Financial institutions are trying to navigate the economic downturn, adjusting loan and deposit pricing to align with market expectations, increasing credit spreads on loan offerings to protect against losses, and taking steps to guard against defaults.
They say, “necessity is the mother of all invention,” and we are indeed witnessing a period of reinvention with new innovations and lending products emerging.
Today’s ecosystem of data sources, infrastructure providers, and data science professionals are being presented with an incredible opportunity (and challenge) to demonstrate how best to operate in uncertain times.
FIs that can leverage additional data sources, and test and deploy new strategies to ensure the business is operating in a healthy manner will be the ones that can capture new market share during this downturn and reap the benefits of growth when others are pulling back from the market.
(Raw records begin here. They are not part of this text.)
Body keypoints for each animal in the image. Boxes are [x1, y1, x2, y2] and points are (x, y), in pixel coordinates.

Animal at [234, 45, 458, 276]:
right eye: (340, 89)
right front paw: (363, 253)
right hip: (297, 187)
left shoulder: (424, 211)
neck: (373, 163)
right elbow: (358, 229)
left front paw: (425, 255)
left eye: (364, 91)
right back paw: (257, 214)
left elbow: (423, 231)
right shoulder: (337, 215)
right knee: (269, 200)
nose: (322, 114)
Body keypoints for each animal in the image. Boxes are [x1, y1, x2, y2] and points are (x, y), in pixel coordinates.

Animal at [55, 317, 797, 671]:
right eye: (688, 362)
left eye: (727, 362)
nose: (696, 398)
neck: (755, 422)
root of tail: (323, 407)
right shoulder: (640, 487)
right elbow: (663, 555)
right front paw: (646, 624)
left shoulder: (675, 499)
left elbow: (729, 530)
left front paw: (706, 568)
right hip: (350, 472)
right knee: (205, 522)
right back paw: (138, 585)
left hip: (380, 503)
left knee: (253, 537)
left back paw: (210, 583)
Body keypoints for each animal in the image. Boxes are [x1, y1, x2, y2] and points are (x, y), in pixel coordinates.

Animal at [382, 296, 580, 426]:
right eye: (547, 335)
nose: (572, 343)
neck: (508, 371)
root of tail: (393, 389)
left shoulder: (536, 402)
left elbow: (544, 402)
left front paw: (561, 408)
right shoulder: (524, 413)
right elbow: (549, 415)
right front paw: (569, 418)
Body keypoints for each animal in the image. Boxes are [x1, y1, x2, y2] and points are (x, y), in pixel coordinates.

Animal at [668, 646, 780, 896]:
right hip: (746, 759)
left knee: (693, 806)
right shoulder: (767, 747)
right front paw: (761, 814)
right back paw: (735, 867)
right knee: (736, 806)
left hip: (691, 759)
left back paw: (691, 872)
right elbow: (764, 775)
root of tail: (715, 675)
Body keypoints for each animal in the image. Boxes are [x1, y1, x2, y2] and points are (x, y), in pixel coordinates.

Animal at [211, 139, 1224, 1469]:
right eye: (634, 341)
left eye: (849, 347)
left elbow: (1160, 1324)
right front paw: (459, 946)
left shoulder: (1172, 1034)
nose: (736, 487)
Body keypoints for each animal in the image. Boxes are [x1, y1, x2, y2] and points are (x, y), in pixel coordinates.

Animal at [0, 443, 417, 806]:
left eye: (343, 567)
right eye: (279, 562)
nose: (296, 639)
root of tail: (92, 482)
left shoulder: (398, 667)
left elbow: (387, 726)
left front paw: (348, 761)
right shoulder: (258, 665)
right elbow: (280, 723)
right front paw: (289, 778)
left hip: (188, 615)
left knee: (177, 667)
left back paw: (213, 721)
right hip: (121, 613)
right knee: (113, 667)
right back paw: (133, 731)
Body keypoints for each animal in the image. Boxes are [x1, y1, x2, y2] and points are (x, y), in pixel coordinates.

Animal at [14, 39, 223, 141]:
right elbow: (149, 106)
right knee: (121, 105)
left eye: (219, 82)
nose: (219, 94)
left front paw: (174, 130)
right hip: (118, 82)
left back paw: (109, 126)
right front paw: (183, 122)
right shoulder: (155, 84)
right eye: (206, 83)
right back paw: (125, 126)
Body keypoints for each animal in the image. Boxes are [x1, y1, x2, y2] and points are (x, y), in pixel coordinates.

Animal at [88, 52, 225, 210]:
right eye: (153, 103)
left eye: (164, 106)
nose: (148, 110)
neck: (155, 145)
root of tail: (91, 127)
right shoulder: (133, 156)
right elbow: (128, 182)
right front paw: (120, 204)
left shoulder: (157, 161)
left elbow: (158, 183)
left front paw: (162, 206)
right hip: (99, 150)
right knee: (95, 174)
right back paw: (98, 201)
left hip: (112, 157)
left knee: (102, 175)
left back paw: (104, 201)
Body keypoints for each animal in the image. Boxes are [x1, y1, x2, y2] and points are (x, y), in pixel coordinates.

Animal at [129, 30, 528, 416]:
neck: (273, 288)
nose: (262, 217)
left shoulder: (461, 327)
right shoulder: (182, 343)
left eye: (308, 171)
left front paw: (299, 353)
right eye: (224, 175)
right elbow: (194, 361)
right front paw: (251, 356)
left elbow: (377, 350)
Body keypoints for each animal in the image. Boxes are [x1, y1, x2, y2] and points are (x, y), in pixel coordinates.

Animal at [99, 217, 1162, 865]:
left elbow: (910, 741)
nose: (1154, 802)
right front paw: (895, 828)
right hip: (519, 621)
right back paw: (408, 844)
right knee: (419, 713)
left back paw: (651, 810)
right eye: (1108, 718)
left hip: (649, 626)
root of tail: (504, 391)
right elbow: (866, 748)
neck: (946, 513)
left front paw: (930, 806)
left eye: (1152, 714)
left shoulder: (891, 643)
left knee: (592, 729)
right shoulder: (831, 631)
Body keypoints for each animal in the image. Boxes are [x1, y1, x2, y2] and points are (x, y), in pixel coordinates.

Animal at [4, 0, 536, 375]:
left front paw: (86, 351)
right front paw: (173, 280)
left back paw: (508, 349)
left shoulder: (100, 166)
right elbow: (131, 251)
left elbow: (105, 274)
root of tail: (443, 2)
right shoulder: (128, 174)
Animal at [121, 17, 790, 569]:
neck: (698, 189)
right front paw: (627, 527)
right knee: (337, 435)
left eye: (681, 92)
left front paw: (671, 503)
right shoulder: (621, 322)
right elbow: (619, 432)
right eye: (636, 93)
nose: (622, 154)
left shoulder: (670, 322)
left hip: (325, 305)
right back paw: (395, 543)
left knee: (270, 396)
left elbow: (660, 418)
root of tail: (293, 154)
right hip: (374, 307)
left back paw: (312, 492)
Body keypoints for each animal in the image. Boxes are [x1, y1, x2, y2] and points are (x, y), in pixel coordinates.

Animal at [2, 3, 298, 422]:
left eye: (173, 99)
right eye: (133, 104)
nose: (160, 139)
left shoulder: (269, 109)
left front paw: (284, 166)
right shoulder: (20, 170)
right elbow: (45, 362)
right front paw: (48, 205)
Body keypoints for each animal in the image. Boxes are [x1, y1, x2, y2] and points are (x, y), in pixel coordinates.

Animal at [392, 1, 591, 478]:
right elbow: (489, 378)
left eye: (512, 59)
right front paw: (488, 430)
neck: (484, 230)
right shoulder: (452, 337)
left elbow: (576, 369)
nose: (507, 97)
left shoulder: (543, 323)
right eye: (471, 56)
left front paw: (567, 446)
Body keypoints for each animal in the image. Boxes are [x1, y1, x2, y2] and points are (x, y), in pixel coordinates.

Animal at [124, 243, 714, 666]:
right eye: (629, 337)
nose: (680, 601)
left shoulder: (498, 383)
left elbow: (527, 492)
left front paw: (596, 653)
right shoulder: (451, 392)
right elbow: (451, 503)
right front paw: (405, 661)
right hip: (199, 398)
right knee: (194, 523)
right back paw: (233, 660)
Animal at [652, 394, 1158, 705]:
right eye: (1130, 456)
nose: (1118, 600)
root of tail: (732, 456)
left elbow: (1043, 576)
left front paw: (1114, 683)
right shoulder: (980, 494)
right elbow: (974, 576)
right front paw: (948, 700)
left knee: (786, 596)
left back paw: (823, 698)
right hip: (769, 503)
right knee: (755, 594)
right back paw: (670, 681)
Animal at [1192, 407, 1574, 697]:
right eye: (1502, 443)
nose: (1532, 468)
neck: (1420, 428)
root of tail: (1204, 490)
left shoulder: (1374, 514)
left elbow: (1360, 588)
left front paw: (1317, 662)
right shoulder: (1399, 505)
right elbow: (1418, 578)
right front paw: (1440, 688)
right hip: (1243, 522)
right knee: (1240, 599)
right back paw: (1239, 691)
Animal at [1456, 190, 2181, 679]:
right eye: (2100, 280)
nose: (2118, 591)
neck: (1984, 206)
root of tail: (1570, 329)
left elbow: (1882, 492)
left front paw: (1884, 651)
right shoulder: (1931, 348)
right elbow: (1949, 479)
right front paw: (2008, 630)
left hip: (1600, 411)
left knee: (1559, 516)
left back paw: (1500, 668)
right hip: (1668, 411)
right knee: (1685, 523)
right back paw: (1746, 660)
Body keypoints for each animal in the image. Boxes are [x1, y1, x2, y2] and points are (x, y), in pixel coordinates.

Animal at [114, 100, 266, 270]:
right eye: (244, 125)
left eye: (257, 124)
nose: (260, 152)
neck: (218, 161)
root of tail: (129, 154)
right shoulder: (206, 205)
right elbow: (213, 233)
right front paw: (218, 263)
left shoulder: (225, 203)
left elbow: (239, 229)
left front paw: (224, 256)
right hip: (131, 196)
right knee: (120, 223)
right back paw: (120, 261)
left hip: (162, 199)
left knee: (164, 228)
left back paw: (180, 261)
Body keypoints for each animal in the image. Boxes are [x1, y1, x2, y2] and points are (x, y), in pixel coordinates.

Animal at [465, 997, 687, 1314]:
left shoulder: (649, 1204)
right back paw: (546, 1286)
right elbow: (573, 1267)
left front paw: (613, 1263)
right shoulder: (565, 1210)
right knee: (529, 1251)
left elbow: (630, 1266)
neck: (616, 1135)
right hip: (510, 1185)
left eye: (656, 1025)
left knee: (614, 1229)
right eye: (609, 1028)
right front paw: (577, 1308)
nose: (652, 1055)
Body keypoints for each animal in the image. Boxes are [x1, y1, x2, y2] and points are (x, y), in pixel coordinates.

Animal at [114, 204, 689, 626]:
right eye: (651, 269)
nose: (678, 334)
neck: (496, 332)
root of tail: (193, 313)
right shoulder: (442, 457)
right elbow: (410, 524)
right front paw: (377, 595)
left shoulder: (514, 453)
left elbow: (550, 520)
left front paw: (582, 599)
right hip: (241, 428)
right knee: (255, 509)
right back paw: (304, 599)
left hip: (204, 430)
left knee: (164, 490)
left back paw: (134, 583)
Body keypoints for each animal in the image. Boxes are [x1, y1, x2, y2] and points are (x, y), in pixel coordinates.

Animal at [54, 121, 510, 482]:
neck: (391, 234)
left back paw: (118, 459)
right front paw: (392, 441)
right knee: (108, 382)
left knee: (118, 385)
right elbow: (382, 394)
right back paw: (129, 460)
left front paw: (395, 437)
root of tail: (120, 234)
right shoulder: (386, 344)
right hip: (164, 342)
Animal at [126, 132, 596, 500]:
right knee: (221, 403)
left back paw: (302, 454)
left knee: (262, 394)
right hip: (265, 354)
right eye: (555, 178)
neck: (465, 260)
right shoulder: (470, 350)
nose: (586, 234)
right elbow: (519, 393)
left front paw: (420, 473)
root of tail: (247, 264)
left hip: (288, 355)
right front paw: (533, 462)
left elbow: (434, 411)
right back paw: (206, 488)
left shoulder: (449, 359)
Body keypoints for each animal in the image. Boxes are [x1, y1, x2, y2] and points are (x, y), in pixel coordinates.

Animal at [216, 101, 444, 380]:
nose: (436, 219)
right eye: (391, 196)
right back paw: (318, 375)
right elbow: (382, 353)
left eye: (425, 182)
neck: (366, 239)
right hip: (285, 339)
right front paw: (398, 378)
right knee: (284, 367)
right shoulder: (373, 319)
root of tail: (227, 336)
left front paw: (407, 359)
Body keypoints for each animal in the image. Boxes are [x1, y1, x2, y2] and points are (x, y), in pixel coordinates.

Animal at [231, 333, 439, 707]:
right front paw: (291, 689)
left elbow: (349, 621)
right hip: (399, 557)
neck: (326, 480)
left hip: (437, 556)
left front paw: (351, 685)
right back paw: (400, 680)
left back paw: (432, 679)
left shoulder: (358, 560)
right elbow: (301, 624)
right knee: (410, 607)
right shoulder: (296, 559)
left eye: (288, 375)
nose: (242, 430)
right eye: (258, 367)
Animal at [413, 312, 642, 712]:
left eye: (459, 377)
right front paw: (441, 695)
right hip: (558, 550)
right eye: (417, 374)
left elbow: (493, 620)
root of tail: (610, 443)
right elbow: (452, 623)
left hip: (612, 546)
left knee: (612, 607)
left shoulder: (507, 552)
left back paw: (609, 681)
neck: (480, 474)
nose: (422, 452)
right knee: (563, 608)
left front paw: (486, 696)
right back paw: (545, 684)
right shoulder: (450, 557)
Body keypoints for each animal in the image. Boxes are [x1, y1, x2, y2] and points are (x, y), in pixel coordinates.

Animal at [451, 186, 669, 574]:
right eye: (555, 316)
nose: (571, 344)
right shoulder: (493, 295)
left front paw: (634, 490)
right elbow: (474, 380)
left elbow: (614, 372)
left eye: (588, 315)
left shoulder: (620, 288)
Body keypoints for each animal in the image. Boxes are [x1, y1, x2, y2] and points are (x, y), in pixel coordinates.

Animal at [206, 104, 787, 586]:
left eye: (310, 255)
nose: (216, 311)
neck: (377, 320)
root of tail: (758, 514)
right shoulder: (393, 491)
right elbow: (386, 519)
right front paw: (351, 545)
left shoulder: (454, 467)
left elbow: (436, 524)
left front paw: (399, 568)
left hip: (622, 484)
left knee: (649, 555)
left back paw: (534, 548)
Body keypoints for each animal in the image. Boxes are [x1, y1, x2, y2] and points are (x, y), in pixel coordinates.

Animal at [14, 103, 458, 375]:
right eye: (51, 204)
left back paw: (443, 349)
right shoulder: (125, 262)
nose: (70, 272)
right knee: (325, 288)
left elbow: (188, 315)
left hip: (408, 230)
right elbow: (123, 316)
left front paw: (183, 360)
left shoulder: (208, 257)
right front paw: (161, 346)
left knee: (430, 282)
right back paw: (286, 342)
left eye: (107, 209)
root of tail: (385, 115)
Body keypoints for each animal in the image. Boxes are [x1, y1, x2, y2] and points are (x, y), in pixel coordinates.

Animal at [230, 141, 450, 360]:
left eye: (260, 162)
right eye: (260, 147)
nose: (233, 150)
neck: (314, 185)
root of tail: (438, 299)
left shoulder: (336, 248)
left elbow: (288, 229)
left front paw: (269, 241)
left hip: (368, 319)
This includes the use of predictive analytics to understand which consumers have the best propensity to pay, and then develop strategies that will help them stay financially whole as debt ratios rise. Moving forward, financial institutions must emphasize that even when times get tough, they’re going to be there to help consumers and business clients weather the storm.
FIs that can deliver products that allow their customers to live a financially healthy life, even when there are bumps in the financial road, will reap the benefits associated with customer loyalty, product graduation and expansion. This will be especially relevant in the new-to-credit and immigrant populations, as well as the sub-prime segment — sectors which have traditionally been poorly served by this industry.
Machine learning and AI will also be crucial in navigating these new uncharted waters. Lenders must aspire to capture the most market share they can in the least risky manner, and the right data and technology combination can help them do that.
Machine learning and AI can help lenders understand not only a customer’s historical financial position, but also their current and, potentially, near-term position. Traditional data is not the most accurate predictor of future ability to pay. Leveraging alternative data is key to assessing risk more accurately and more dynamically as well as detecting and understanding the early warning indicators for those who might be headed for significant financial trouble and being ready to help them with payment options.
As we face economic uncertainty, innovative technology such as AI and machine learning for real-time, data-driven risk decisioning can aid the financial services industry in delivering the right products and services to support customers in their time of need – and experience growth as a result.